■ YOUR TASK ■
Repeat the listing word for word. Leave every picture out.

***** SUPPLIED DATA *****

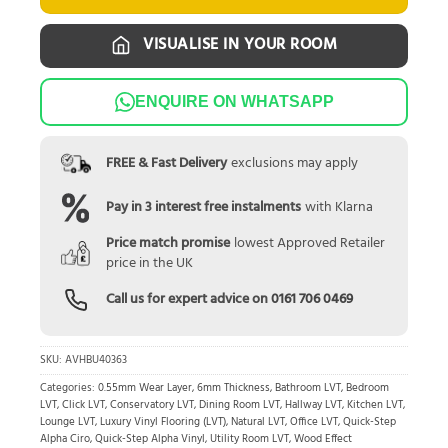
VISUALISE IN YOUR ROOM
ENQUIRE ON WHATSAPP
FREE & Fast Delivery
exclusions may apply
Pay in 3 interest free instalments
with Klarna
Price match promise
lowest Approved Retailer
price in the UK
Call us for expert advice on
0161 706 0469
SKU:
AVHBU40363
Categories:
0.55mm Wear Layer
,
6mm Thickness
,
Bathroom LVT
,
Bedroom
LVT
,
Click LVT
,
Conservatory LVT
,
Dining Room LVT
,
Hallway LVT
,
Kitchen LVT
,
Lounge LVT
,
Luxury Vinyl Flooring (LVT)
,
Natural LVT
,
Office LVT
,
Quick-Step
Alpha Ciro
,
Quick-Step Alpha Vinyl
,
Utility Room LVT
,
Wood Effect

*****

■ OUTPUT FOR THIS EXERCISE ■
VISUALISE IN YOUR ROOM
ENQUIRE ON WHATSAPP
FREE & Fast Delivery
exclusions may apply
Pay in 3 interest free instalments
with Klarna
Price match promise
lowest Approved Retailer
price in the UK
Call us for expert advice on
0161 706 0469
SKU:
AVHBU40363
Categories:
0.55mm Wear Layer
,
6mm Thickness
,
Bathroom LVT
,
Bedroom
LVT
,
Click LVT
,
Conservatory LVT
,
Dining Room LVT
,
Hallway LVT
,
Kitchen LVT
,
Lounge LVT
,
Luxury Vinyl Flooring (LVT)
,
Natural LVT
,
Office LVT
,
Quick-Step
Alpha Ciro
,
Quick-Step Alpha Vinyl
,
Utility Room LVT
,
Wood Effect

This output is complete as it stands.